What to do :: An exact copy of every entry is needed, without the pictures.

Provided records ::
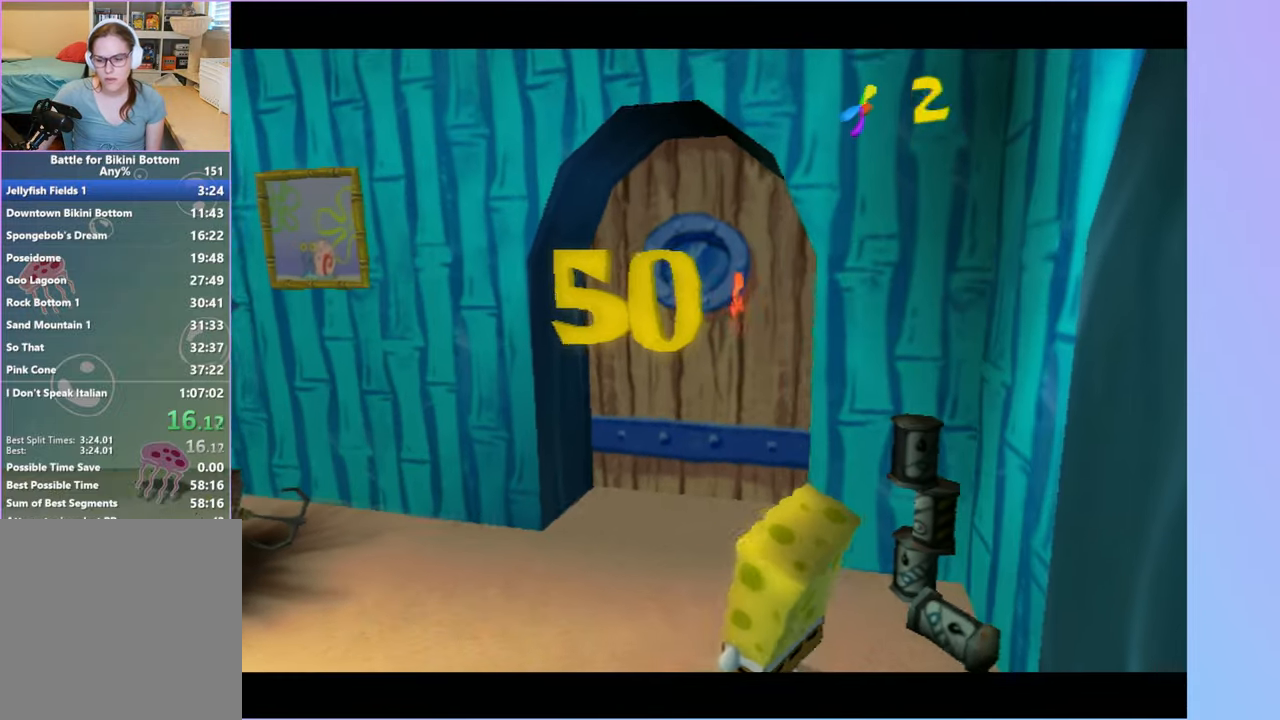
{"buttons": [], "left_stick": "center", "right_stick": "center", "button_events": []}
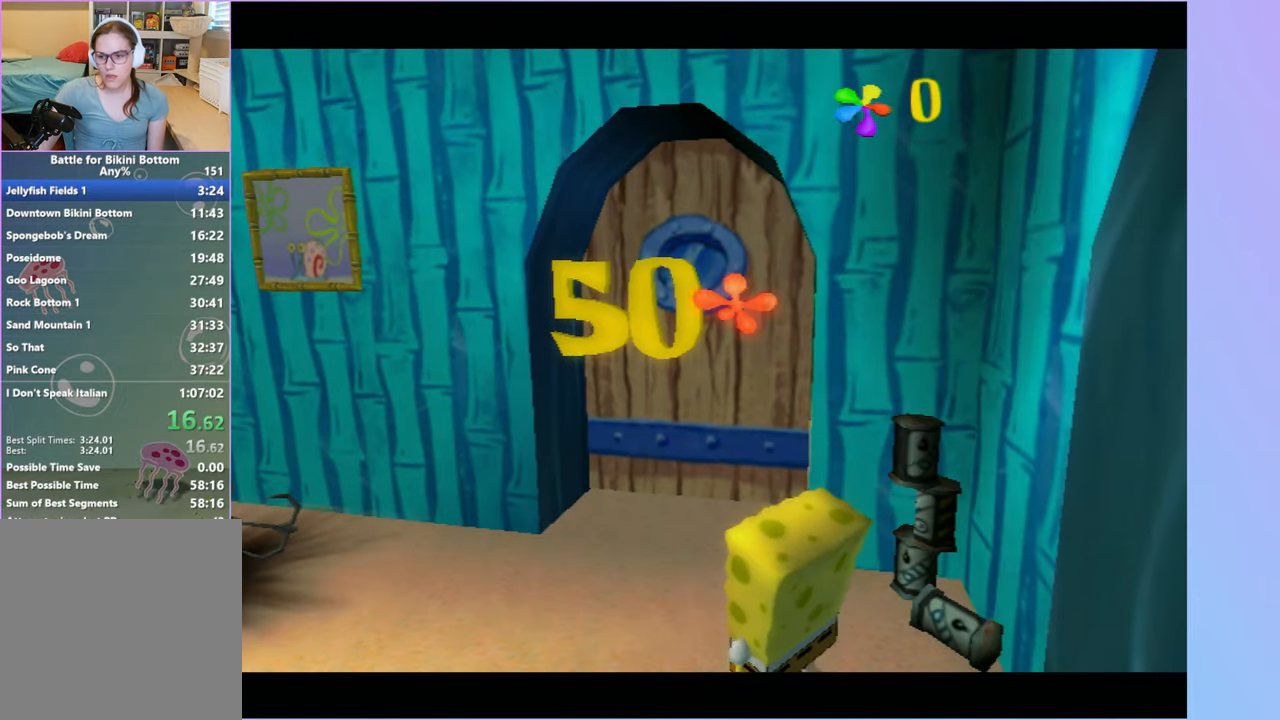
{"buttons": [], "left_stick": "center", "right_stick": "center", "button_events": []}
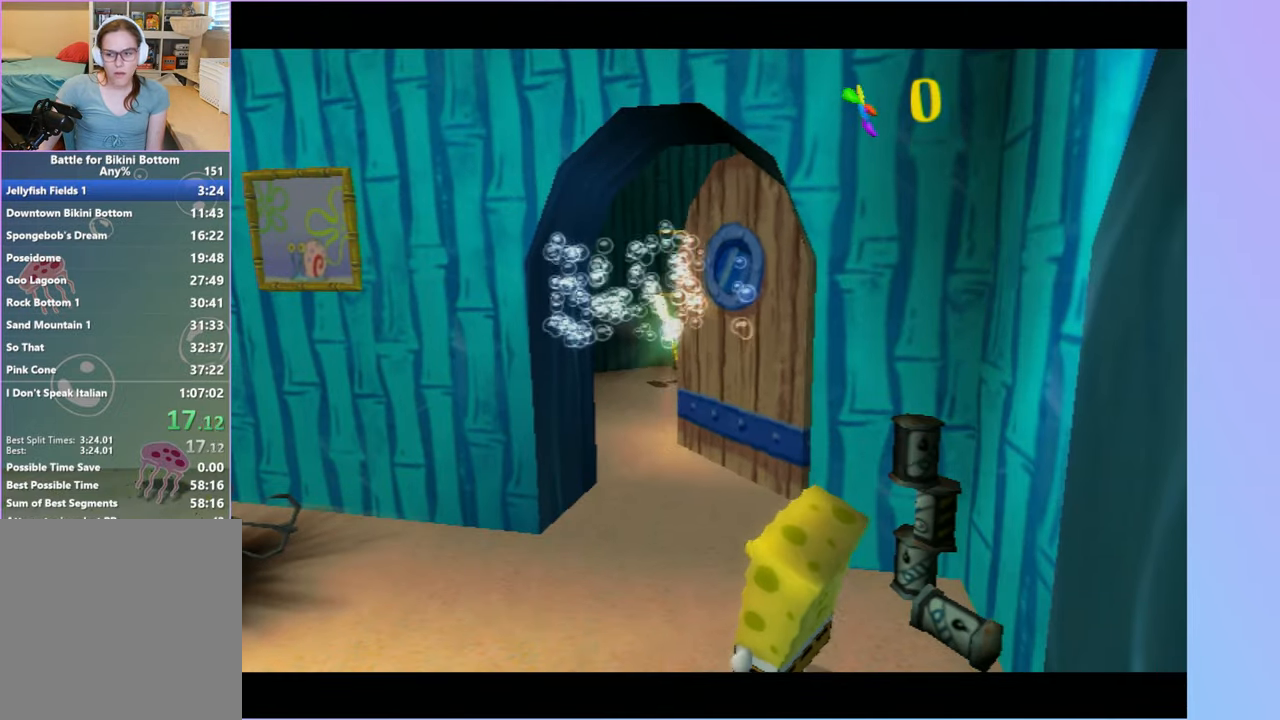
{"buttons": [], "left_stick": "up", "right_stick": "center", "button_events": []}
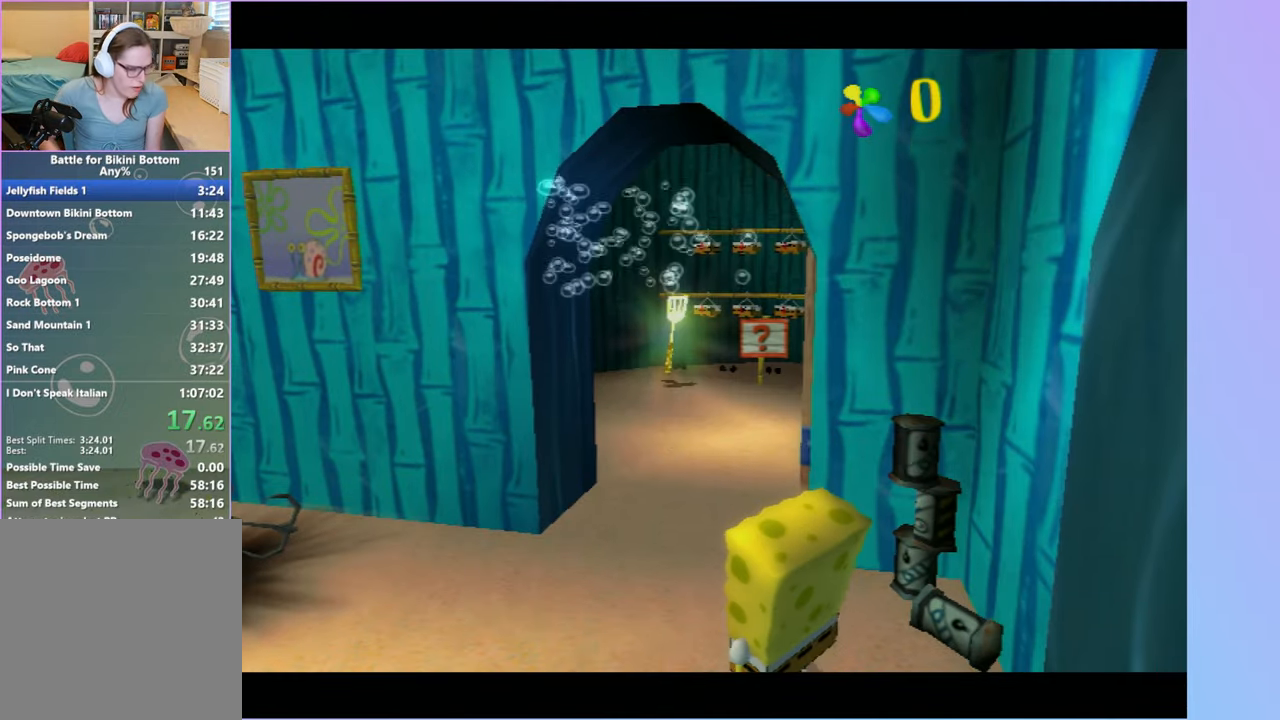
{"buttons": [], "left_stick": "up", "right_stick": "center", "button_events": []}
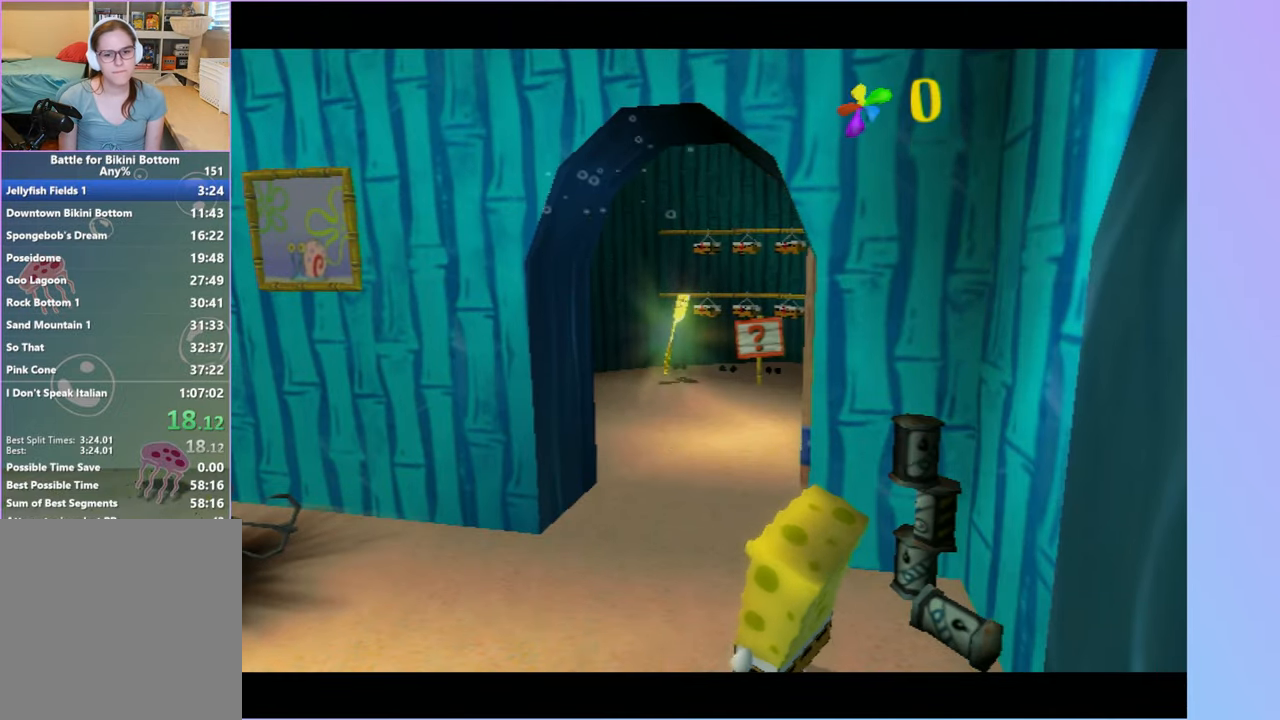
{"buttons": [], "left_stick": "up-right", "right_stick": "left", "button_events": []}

Output below ::
{"buttons": [], "left_stick": "center", "right_stick": "center", "button_events": []}
{"buttons": [], "left_stick": "center", "right_stick": "center", "button_events": []}
{"buttons": [], "left_stick": "up", "right_stick": "center", "button_events": []}
{"buttons": [], "left_stick": "up", "right_stick": "center", "button_events": []}
{"buttons": [], "left_stick": "up-right", "right_stick": "left", "button_events": []}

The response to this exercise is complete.